Speaker
Description
Black Hole Perturbation Theory (BHPT) has been shown to be very successful in describing physical processes around BHs. In particular, the scattering of electromagnetic and gravitational waves (and other physical fields) and the so-called quasinormal mode (QNM) oscillations, the damped BH oscillations that dominate the ringdown phase of binary BH (BBH) coalescences.
A key feature of BHPT is that all the physically observable quantities can be obtained only in terms of (gauge-invariant) master functions that decouple the perturbative Einstein equations. In this talk, I will argue that, in the Schwarzschild case, this fact is connected to an underlying Darboux covariance structure of the space of master functions and equations.

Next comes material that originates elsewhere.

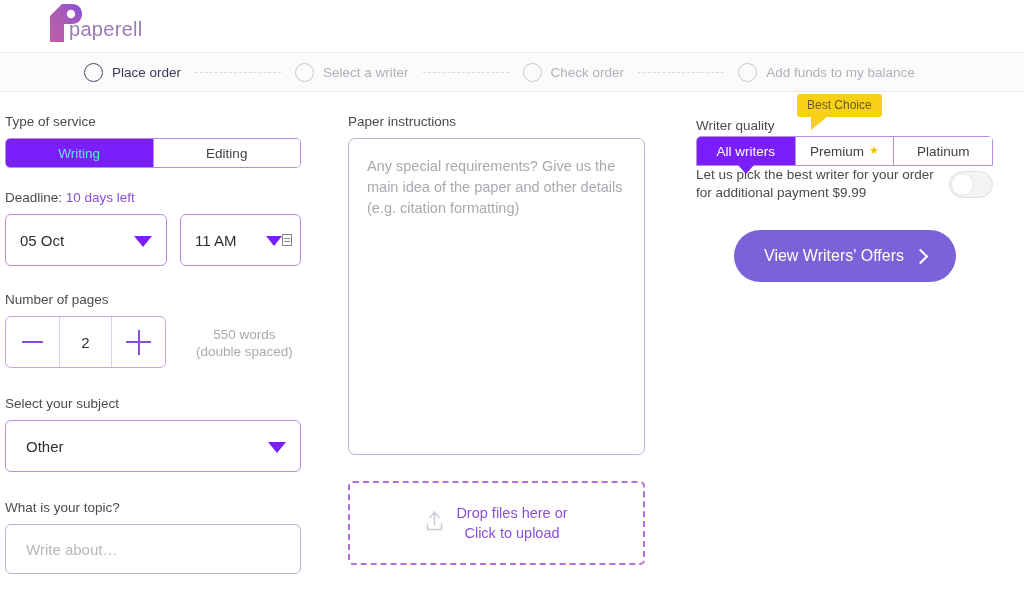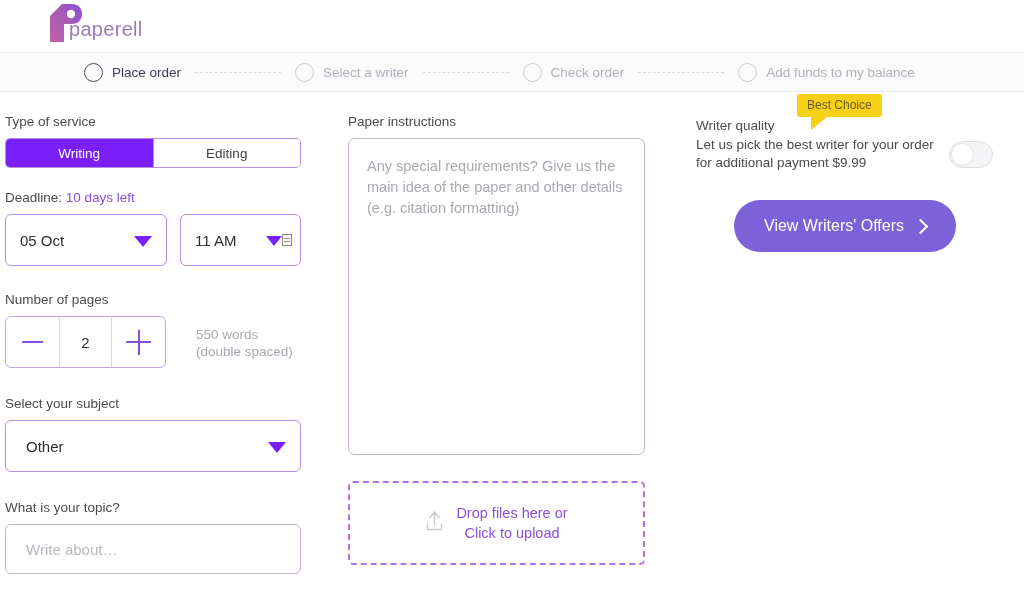"Writing" .seg-item.active { color: #ffffff -> #5eead4 }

Beyond this, one can deform the time-independent Schroedinger-type master equations along the flow of the completely integrable Korteweg–de Vries (KdV) hierarchy. This integrable structure generates an infinite tower of conserved quantities, the KdV integrals, which fully determine scattering amplitudes through a classical moment problem. In this way, integrability provides a new organizing principle for the perturbative dynamics of BHs.
Finally, I will discuss the additional integrability structures that appear and the important role that they can play in getting a deeper understanding of the general dynamics of BHs and what are the prospects of using these methods in the BBH problem.